Exercise prompt:
Count each line below that has "haben" anywhere in it. Answer with the total alone.

[Collected data]
• • • • •
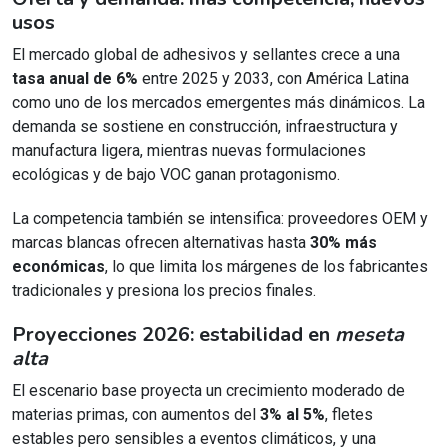
usos
El mercado global de adhesivos y sellantes crece a una
tasa anual de 6%
entre 2025 y 2033, con América Latina
como uno de los mercados emergentes más dinámicos. La
demanda se sostiene en construcción, infraestructura y
manufactura ligera, mientras nuevas formulaciones
ecológicas y de bajo VOC ganan protagonismo.
La competencia también se intensifica: proveedores OEM y
marcas blancas ofrecen alternativas hasta
30% más
económicas
, lo que limita los márgenes de los fabricantes
tradicionales y presiona los precios finales.
Proyecciones 2026: estabilidad en
meseta
alta
El escenario base proyecta un crecimiento moderado de
materias primas, con aumentos del
3% al 5%
, fletes
estables pero sensibles a eventos climáticos, y una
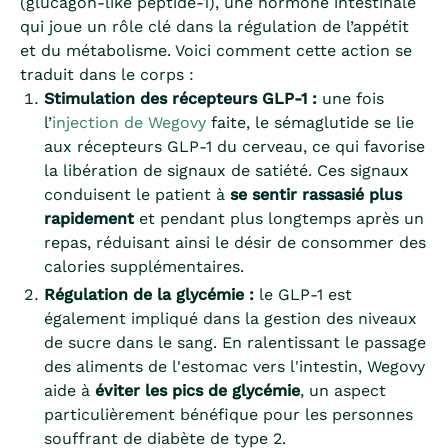
(glucagon-like peptide-1), une hormone intestinale
qui joue un rôle clé dans la régulation de l’appétit
et du métabolisme. Voici comment cette action se
traduit dans le corps :
Stimulation des récepteurs GLP-1 :
une fois
l’
injection de Wegovy
faite, le sémaglutide se lie
aux récepteurs GLP-1 du cerveau, ce qui favorise
la libération de signaux de satiété. Ces signaux
conduisent le patient à
se sentir rassasié plus
rapidement
et pendant plus longtemps après un
repas, réduisant ainsi le désir de consommer des
calories supplémentaires.
Régulation de la glycémie :
le GLP-1 est
également impliqué dans la gestion des niveaux
de sucre dans le sang. En ralentissant le passage
des aliments de l'estomac vers l'intestin, Wegovy
aide à
éviter les pics de glycémie
, un aspect
particulièrement bénéfique pour les personnes
souffrant de diabète de type 2.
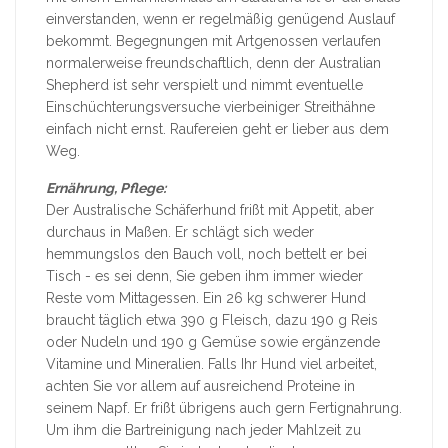
einverstanden, wenn er regelmäßig genügend Auslauf
bekommt. Begegnungen mit Artgenossen verlaufen
normalerweise freundschaftlich, denn der Australian
Shepherd ist sehr verspielt und nimmt eventuelle
Einschüchterungsversuche vierbeiniger Streithähne
einfach nicht ernst. Raufereien geht er lieber aus dem
Weg.
Ernährung, Pflege:
Der Australische Schäferhund frißt mit Appetit, aber
durchaus in Maßen. Er schlägt sich weder
hemmungslos den Bauch voll, noch bettelt er bei
Tisch - es sei denn, Sie geben ihm immer wieder
Reste vom Mittagessen. Ein 26 kg schwerer Hund
braucht täglich etwa 390 g Fleisch, dazu 190 g Reis
oder Nudeln und 190 g Gemüse sowie ergänzende
Vitamine und Mineralien. Falls Ihr Hund viel arbeitet,
achten Sie vor allem auf ausreichend Proteine in
seinem Napf. Er frißt übrigens auch gern Fertignahrung.
Um ihm die Bartreinigung nach jeder Mahlzeit zu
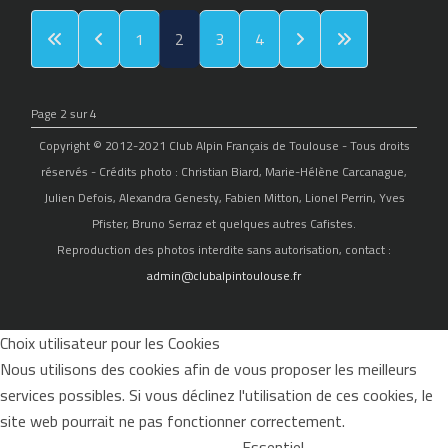
1
2
3
4
Page 2 sur 4
Copyright © 2012-2021 Club Alpin Français de Toulouse - Tous droits
réservés - Crédits photo : Christian Biard, Marie-Hélène Carcanague,
Julien Defois, Alexandra Genesty, Fabien Mitton, Lionel Perrin, Yves
Pfister, Bruno Serraz et quelques autres Cafistes.
Reproduction des photos interdite sans autorisation, contact :
admin@clubalpintoulouse.fr
Choix utilisateur pour les Cookies
Nous utilisons des cookies afin de vous proposer les meilleurs
services possibles. Si vous déclinez l'utilisation de ces cookies, le
site web pourrait ne pas fonctionner correctement.
Essentiel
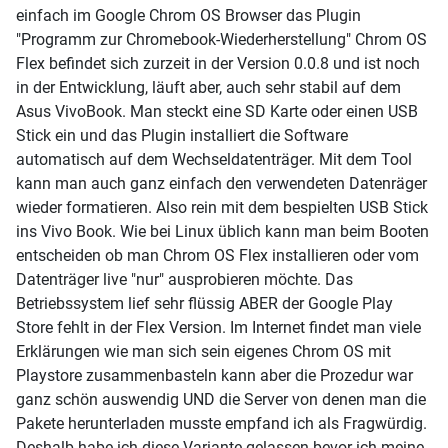
einfach im Google Chrom OS Browser das Plugin
"Programm zur Chromebook-Wiederherstellung" Chrom OS
Flex befindet sich zurzeit in der Version 0.0.8 und ist noch
in der Entwicklung, läuft aber, auch sehr stabil auf dem
Asus VivoBook. Man steckt eine SD Karte oder einen USB
Stick ein und das Plugin installiert die Software
automatisch auf dem Wechseldatenträger. Mit dem Tool
kann man auch ganz einfach den verwendeten Datenräger
wieder formatieren. Also rein mit dem bespielten USB Stick
ins Vivo Book. Wie bei Linux üblich kann man beim Booten
entscheiden ob man Chrom OS Flex installieren oder vom
Datenträger live "nur" ausprobieren möchte. Das
Betriebssystem lief sehr flüssig ABER der Google Play
Store fehlt in der Flex Version. Im Internet findet man viele
Erklärungen wie man sich sein eigenes Chrom OS mit
Playstore zusammenbasteln kann aber die Prozedur war
ganz schön auswendig UND die Server von denen man die
Pakete herunterladen musste empfand ich als Fragwürdig.
Deshalb habe ich diese Variante gelassen bevor ich meine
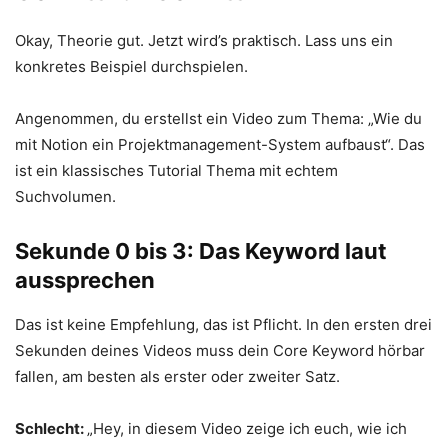
Okay, Theorie gut. Jetzt wird’s praktisch. Lass uns ein
konkretes Beispiel durchspielen.
Angenommen, du erstellst ein Video zum Thema: „Wie du
mit Notion ein Projektmanagement-System aufbaust“. Das
ist ein klassisches Tutorial Thema mit echtem
Suchvolumen.
Sekunde 0 bis 3: Das Keyword laut
aussprechen
Das ist keine Empfehlung, das ist Pflicht. In den ersten drei
Sekunden deines Videos muss dein Core Keyword hörbar
fallen, am besten als erster oder zweiter Satz.
Schlecht:
„Hey, in diesem Video zeige ich euch, wie ich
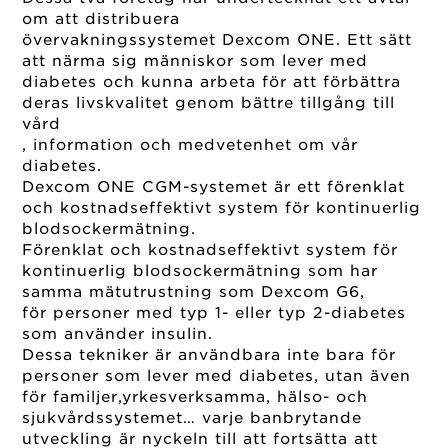
om att distribuera
övervakningssystemet Dexcom ONE. Ett sätt
att närma sig människor som lever med
diabetes och kunna arbeta för att förbättra
deras livskvalitet genom bättre tillgång till
vård
, information och medvetenhet om vår
diabetes.
Dexcom ONE CGM-systemet är ett förenklat
och kostnadseffektivt system för kontinuerlig
blodsockermätning.
Förenklat och kostnadseffektivt system för
kontinuerlig blodsockermätning som har
samma mätutrustning som Dexcom G6,
för personer med typ 1- eller typ 2-diabetes
som använder insulin.
Dessa tekniker är användbara inte bara för
personer som lever med diabetes, utan även
för familjer,yrkesverksamma, hälso- och
sjukvårdssystemet… varje banbrytande
utveckling är nyckeln till att fortsätta att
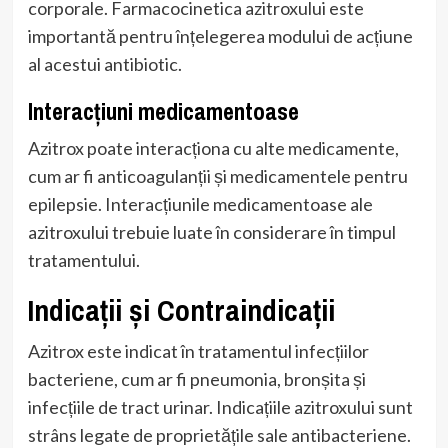
corporale. Farmacocinetica azitroxului este
importantă pentru înțelegerea modului de acțiune
al acestui antibiotic.
Interacțiuni medicamentoase
Azitrox poate interacționa cu alte medicamente,
cum ar fi anticoagulanții și medicamentele pentru
epilepsie. Interacțiunile medicamentoase ale
azitroxului trebuie luate în considerare în timpul
tratamentului.
Indicații și Contraindicații
Azitrox este indicat în tratamentul infecțiilor
bacteriene, cum ar fi pneumonia, bronșita și
infecțiile de tract urinar. Indicațiile azitroxului sunt
strâns legate de proprietățile sale antibacteriene.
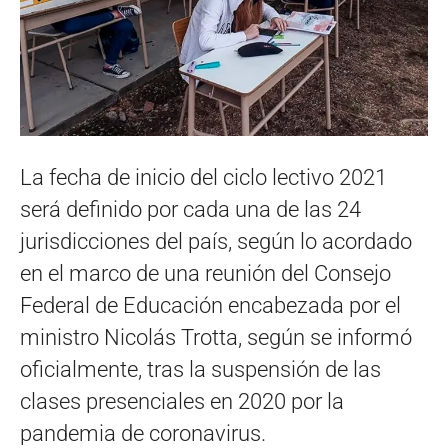
La fecha de inicio del ciclo lectivo 2021
será definido por cada una de las 24
jurisdicciones del país, según lo acordado
en el marco de una reunión del Consejo
Federal de Educación encabezada por el
ministro Nicolás Trotta, según se informó
oficialmente, tras la suspensión de las
clases presenciales en 2020 por la
pandemia de coronavirus.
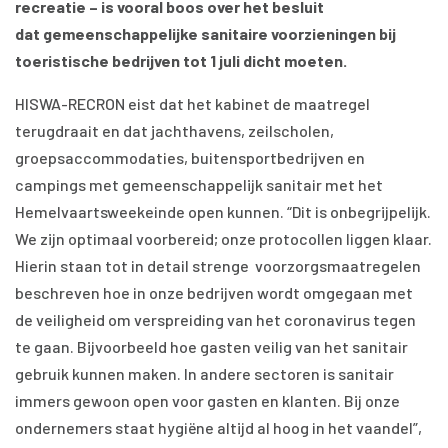
recreatie – is vooral boos over het besluit
dat gemeenschappelijke sanitaire voorzieningen bij
toeristische bedrijven tot 1 juli dicht moeten.
HISWA-RECRON eist dat het kabinet de maatregel
terugdraait en dat jachthavens, zeilscholen,
groepsaccommodaties, buitensportbedrijven en
campings met gemeenschappelijk sanitair met het
Hemelvaartsweekeinde open kunnen. “Dit is onbegrijpelijk.
We zijn optimaal voorbereid; onze protocollen liggen klaar.
Hierin staan tot in detail strenge voorzorgsmaatregelen
beschreven hoe in onze bedrijven wordt omgegaan met
de veiligheid om verspreiding van het coronavirus tegen
te gaan. Bijvoorbeeld hoe gasten veilig van het sanitair
gebruik kunnen maken. In andere sectoren is sanitair
immers gewoon open voor gasten en klanten. Bij onze
ondernemers staat hygiëne altijd al hoog in het vaandel”,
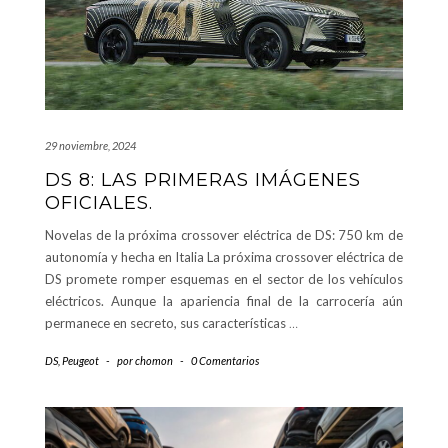
29 noviembre, 2024
DS 8: LAS PRIMERAS IMÁGENES
OFICIALES.
Novelas de la próxima crossover eléctrica de DS: 750 km de
autonomía y hecha en Italia La próxima crossover eléctrica de
DS promete romper esquemas en el sector de los vehículos
eléctricos. Aunque la apariencia final de la carrocería aún
permanece en secreto, sus características
…
DS
,
Peugeot
-
por
chomon
-
0 Comentarios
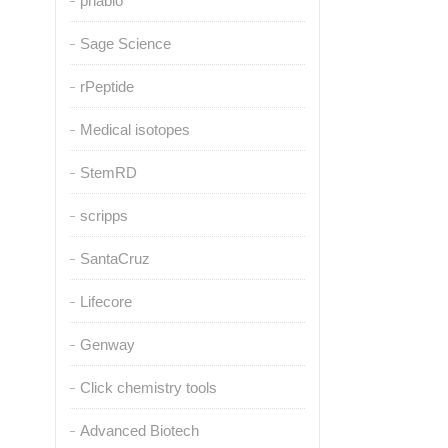
pnabio
Sage Science
rPeptide
Medical isotopes
StemRD
scripps
SantaCruz
Lifecore
Genway
Click chemistry tools
Advanced Biotech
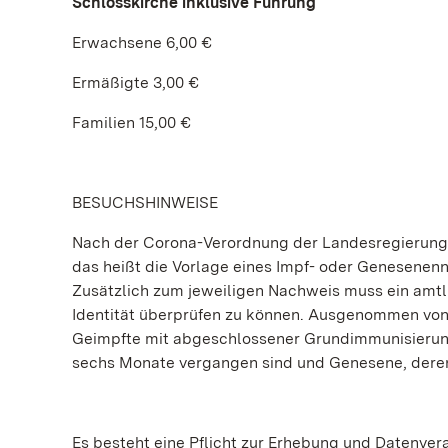
Schlosskirche inklusive Führung
Erwachsene 6,00 €
Ermäßigte 3,00 €
Familien 15,00 €
BESUCHSHINWEISE
Nach der Corona-Verordnung der Landesregierung
das heißt die Vorlage eines Impf- oder Genesenenn
Zusätzlich zum jeweiligen Nachweis muss ein amt
Identität überprüfen zu können. Ausgenommen von 
Geimpfte mit abgeschlossener Grundimmunisierung,
sechs Monate vergangen sind und Genesene, deren
Es besteht eine Pflicht zur Erhebung und Datenver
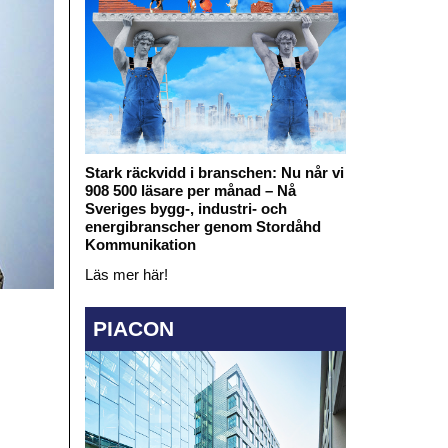
Stark räckvidd i branschen: Nu når vi
908 500 läsare per månad – Nå
Sveriges bygg-, industri- och
energibranscher genom Stordåhd
Kommunikation
Läs mer här!
PIACON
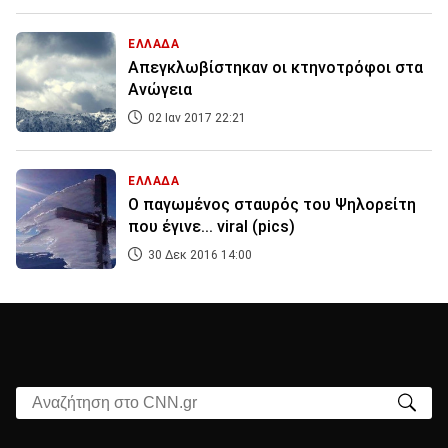
ΕΛΛΑΔΑ
Απεγκλωβίστηκαν οι κτηνοτρόφοι στα
Ανώγεια
02 Ιαν 2017 22:21
ΕΛΛΑΔΑ
Ο παγωμένος σταυρός του Ψηλορείτη
που έγινε... viral (pics)
30 Δεκ 2016 14:00
Αναζήτηση στο CNN.gr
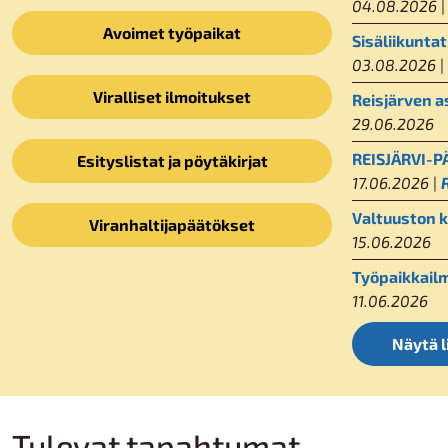
04.08.2026
Avoimet työpaikat
Sisäliikunta
03.08.2026
|
Viralliset ilmoitukset
Reisjärven a
29.06.2026
REISJÄRVI-PÄ
Esityslistat ja pöytäkirjat
17.06.2026
|
Valtuuston 
Viranhaltijapäätökset
15.06.2026
Työpaikkail
11.06.2026
Näytä l
Tulevat tapahtumat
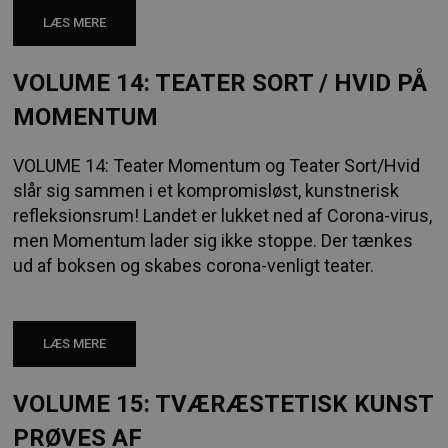
LÆS MERE
VOLUME 14: TEATER SORT / HVID PÅ
MOMENTUM
VOLUME 14: Teater Momentum og Teater Sort/Hvid
slår sig sammen i et kompromisløst, kunstnerisk
refleksionsrum! Landet er lukket ned af Corona-virus,
men Momentum lader sig ikke stoppe. Der tænkes
ud af boksen og skabes corona-venligt teater.
LÆS MERE
VOLUME 15: TVÆRÆSTETISK KUNST
PRØVES AF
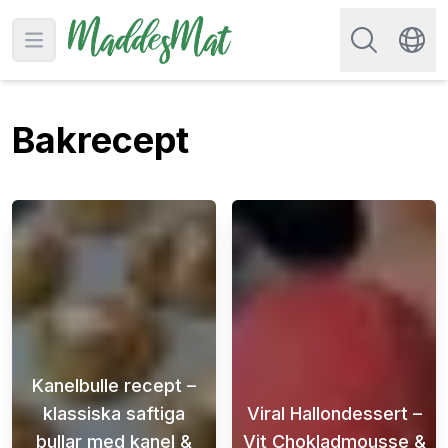
Sök efter rec
Open main menu
Swit
Bakrecept
Kanelbulle recept –
klassiska saftiga
Viral Hallondessert –
bullar med kanel &
Vit Chokladmousse &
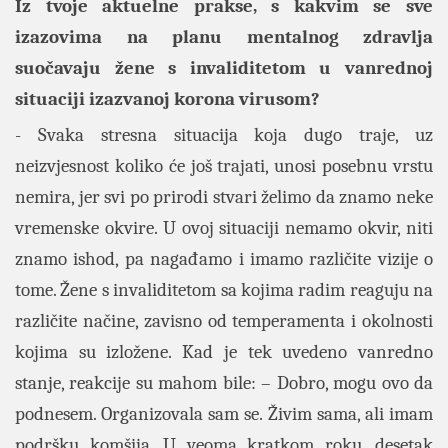
Iz tvoje aktuelne prakse, s kakvim se sve
izazovima na planu mentalnog zdravlja
suočavaju žene s invaliditetom u vanrednoj
situaciji izazvanoj korona virusom?
- Svaka stresna situacija koja dugo traje, uz
neizvjesnost koliko će još trajati, unosi posebnu vrstu
nemira, jer svi po prirodi stvari želimo da znamo neke
vremenske okvire. U ovoj situaciji nemamo okvir, niti
znamo ishod, pa nagađamo i imamo različite vizije o
tome. Žene s invaliditetom sa kojima radim reaguju na
različite načine, zavisno od temperamenta i okolnosti
kojima su izložene. Kad je tek uvedeno vanredno
stanje, reakcije su mahom bile: – Dobro, mogu ovo da
podnesem. Organizovala sam se. Živim sama, ali imam
podršku komšija. U veoma kratkom roku, desetak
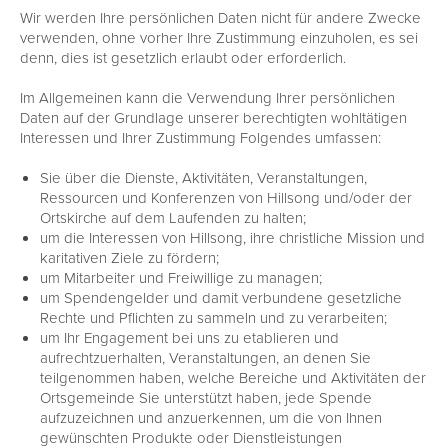
Wir werden Ihre persönlichen Daten nicht für andere Zwecke
verwenden, ohne vorher Ihre Zustimmung einzuholen, es sei
denn, dies ist gesetzlich erlaubt oder erforderlich.
Im Allgemeinen kann die Verwendung Ihrer persönlichen
Daten auf der Grundlage unserer berechtigten wohltätigen
Interessen und Ihrer Zustimmung Folgendes umfassen:
Sie über die Dienste, Aktivitäten, Veranstaltungen,
Ressourcen und Konferenzen von Hillsong und/oder der
Ortskirche auf dem Laufenden zu halten;
um die Interessen von Hillsong, ihre christliche Mission und
karitativen Ziele zu fördern;
um Mitarbeiter und Freiwillige zu managen;
um Spendengelder und damit verbundene gesetzliche
Rechte und Pflichten zu sammeln und zu verarbeiten;
um Ihr Engagement bei uns zu etablieren und
aufrechtzuerhalten, Veranstaltungen, an denen Sie
teilgenommen haben, welche Bereiche und Aktivitäten der
Ortsgemeinde Sie unterstützt haben, jede Spende
aufzuzeichnen und anzuerkennen, um die von Ihnen
gewünschten Produkte oder Dienstleistungen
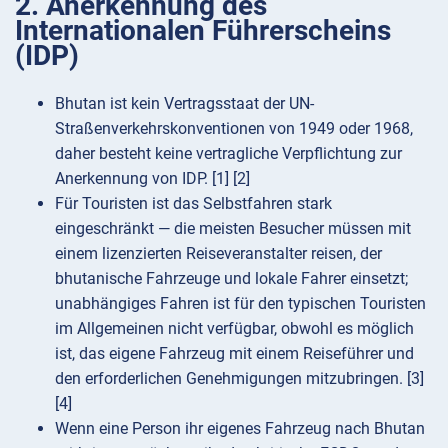
2. Anerkennung des
Internationalen Führerscheins
(IDP)
Bhutan ist kein Vertragsstaat der UN-
Straßenverkehrskonventionen von 1949 oder 1968,
daher besteht keine vertragliche Verpflichtung zur
Anerkennung von IDP. [1] [2]
Für Touristen ist das Selbstfahren stark
eingeschränkt — die meisten Besucher müssen mit
einem lizenzierten Reiseveranstalter reisen, der
bhutanische Fahrzeuge und lokale Fahrer einsetzt;
unabhängiges Fahren ist für den typischen Touristen
im Allgemeinen nicht verfügbar, obwohl es möglich
ist, das eigene Fahrzeug mit einem Reiseführer und
den erforderlichen Genehmigungen mitzubringen. [3]
[4]
Wenn eine Person ihr eigenes Fahrzeug nach Bhutan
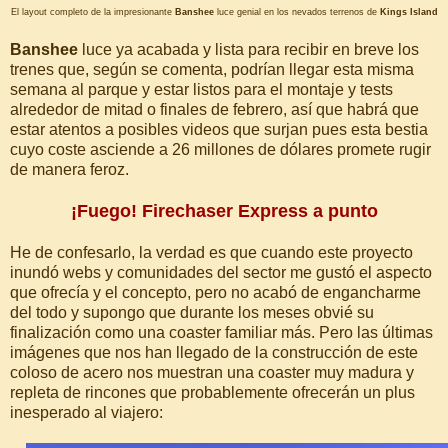
El layout completo de la impresionante
Banshee
luce genial en los nevados terrenos de
Kings Island
Banshee
luce ya acabada y lista para recibir en breve los
trenes que, según se comenta, podrían llegar esta misma
semana al parque y estar listos para el montaje y tests
alrededor de mitad o finales de febrero, así que habrá que
estar atentos a posibles videos que surjan pues esta bestia
cuyo coste asciende a 26 millones de dólares promete rugir
de manera feroz.
¡Fuego! Firechaser Express a punto
He de confesarlo, la verdad es que cuando este proyecto
inundó webs y comunidades del sector me gustó el aspecto
que ofrecía y el concepto, pero no acabó de engancharme
del todo y supongo que durante los meses obvié su
finalización como una coaster familiar más. Pero las últimas
imágenes que nos han llegado de la construcción de este
coloso de acero nos muestran una coaster muy madura y
repleta de rincones que probablemente ofrecerán un plus
inesperado al viajero:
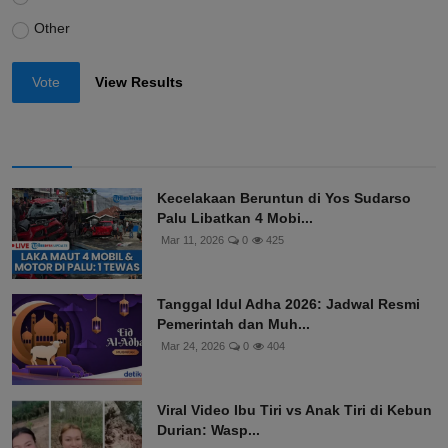
Other
Vote
View Results
Kecelakaan Beruntun di Yos Sudarso
Palu Libatkan 4 Mobi...
Mar 11, 2026
0
425
Tanggal Idul Adha 2026: Jadwal Resmi
Pemerintah dan Muh...
Mar 24, 2026
0
404
Viral Video Ibu Tiri vs Anak Tiri di Kebun
Durian: Wasp...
• • • • •
Answer for this exercise:
2